Standard Bank, the largest bank in South Africa by assets and operating profits, issued a strong trading update for the five months to the end of May 2022, as well as a solid trading statement for the six months ended June 2022.
Revenue growth exceeded cost growth with Standard Bank committed to containing cost increases to below inflation, resulting in positive Jaws. Management expects some increase in the demand for credit, as well as higher interest rates, in the first half of 2022. This should be positive for both operating margins, operating profit, and will result in HEPS rising by at least 20% to an estimated 860c for the six months to June 2022.
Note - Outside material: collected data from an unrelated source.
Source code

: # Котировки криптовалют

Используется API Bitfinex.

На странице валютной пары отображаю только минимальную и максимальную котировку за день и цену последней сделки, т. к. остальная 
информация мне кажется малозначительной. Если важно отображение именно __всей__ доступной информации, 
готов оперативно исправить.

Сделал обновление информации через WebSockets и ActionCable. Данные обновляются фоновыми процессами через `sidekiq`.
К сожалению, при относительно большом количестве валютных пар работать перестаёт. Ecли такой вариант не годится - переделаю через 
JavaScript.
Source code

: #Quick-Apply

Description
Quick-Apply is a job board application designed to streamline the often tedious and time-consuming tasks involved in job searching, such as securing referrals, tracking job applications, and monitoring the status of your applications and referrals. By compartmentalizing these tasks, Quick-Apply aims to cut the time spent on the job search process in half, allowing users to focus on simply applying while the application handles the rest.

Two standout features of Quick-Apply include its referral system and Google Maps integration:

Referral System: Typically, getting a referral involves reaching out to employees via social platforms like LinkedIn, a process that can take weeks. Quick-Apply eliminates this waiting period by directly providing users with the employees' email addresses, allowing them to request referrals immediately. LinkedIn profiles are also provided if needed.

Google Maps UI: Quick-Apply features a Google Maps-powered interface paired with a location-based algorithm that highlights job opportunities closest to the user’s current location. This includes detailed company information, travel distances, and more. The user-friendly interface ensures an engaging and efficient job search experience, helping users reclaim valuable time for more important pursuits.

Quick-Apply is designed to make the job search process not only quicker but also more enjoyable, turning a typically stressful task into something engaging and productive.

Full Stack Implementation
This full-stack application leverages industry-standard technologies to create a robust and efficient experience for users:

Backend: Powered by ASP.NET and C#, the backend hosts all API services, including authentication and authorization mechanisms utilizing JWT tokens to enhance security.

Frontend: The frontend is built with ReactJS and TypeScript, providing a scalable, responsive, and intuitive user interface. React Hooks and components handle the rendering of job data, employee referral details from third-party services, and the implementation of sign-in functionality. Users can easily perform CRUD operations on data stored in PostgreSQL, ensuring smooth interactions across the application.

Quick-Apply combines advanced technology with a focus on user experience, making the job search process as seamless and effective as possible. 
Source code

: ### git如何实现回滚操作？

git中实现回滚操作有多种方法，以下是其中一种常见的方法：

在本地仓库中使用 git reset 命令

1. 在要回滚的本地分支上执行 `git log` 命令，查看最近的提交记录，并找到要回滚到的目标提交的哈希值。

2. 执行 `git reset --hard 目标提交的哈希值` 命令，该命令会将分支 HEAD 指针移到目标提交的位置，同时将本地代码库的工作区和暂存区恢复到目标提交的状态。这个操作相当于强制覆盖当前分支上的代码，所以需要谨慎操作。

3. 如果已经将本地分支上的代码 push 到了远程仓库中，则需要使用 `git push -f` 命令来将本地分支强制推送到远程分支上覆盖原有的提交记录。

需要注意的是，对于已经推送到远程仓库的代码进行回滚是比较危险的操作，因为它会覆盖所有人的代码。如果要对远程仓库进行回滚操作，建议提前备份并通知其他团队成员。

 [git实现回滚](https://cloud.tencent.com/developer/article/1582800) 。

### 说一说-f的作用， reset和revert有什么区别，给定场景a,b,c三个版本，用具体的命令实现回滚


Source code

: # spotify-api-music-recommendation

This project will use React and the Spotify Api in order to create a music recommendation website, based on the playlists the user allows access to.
The credit loss ratio is at the lower end through the cycle at 70-100 bps, which also had a positive impact on the group profits. However, this is expected to increase with escalating inflation in food and fuel prices, as well as a further 75bps hike in interest rates.
Standard Bank is one PE of 10.2x and a dividend yield of 5.5%. With its diversified business model, it compares favourably, in this regard, to First Rand on a PE 11.7x and dividend yield of 4.75%.
A turnaround in Liberty's fortunes, due to lower claims, will be helpful for the group. Liberty should do well if the cross-selling of its products into the larger group succeeds, with Liberty now 100% consolidated into Standard Bank as of February 2022. Standard Bank is a great quality business which I hold in segregated portfolios for my clients and is a share which should reward long term investors.